▸ **PROBLEM REQUIREMENTS**:
Transcribe the records exactly from the line with "Lists the file" to the end, both included.
*** GIVEN INFORMATION Section Begins ***
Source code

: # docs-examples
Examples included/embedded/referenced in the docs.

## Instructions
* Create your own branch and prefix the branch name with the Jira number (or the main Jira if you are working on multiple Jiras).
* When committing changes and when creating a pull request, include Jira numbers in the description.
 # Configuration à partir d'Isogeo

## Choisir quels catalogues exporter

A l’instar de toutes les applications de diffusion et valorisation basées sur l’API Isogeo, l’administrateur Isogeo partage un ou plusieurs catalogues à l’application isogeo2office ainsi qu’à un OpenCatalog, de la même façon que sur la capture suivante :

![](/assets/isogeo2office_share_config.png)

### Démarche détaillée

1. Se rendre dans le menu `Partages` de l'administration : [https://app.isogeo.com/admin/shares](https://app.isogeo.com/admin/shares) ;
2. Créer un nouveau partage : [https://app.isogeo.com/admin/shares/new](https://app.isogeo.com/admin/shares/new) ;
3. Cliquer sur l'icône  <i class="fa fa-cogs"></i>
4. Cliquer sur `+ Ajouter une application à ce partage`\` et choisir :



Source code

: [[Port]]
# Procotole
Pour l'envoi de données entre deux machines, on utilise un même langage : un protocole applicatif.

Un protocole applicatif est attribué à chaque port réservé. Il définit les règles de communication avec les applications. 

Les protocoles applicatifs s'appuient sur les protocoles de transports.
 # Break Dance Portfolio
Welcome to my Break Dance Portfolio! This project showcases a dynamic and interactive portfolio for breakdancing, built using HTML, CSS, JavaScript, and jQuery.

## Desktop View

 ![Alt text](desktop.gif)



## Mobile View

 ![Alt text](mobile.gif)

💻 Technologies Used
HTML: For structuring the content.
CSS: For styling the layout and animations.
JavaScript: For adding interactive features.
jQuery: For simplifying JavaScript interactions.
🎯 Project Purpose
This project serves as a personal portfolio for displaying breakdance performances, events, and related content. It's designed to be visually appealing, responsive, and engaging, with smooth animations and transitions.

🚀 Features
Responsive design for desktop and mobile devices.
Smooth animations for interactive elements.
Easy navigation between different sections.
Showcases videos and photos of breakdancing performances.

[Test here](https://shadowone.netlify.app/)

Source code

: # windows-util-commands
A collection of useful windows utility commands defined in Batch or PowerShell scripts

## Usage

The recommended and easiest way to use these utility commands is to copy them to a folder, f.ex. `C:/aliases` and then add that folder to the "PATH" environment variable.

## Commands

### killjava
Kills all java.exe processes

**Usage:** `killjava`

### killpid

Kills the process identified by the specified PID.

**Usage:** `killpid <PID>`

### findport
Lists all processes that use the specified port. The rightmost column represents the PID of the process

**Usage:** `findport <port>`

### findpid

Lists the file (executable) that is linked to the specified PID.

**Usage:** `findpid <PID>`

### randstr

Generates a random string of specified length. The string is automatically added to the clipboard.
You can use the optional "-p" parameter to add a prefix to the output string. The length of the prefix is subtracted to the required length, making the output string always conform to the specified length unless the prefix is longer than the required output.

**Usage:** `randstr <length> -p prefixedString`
*** GIVEN INFORMATION Section Ends ***
▸ **EXERCISE RESPONSE**:
Lists the file (executable) that is linked to the specified PID.

**Usage:** `findpid <PID>`

### randstr

Generates a random string of specified length. The string is automatically added to the clipboard.
You can use the optional "-p" parameter to add a prefix to the output string. The length of the prefix is subtracted to the required length, making the output string always conform to the specified length unless the prefix is longer than the required output.

**Usage:** `randstr <length> -p prefixedString`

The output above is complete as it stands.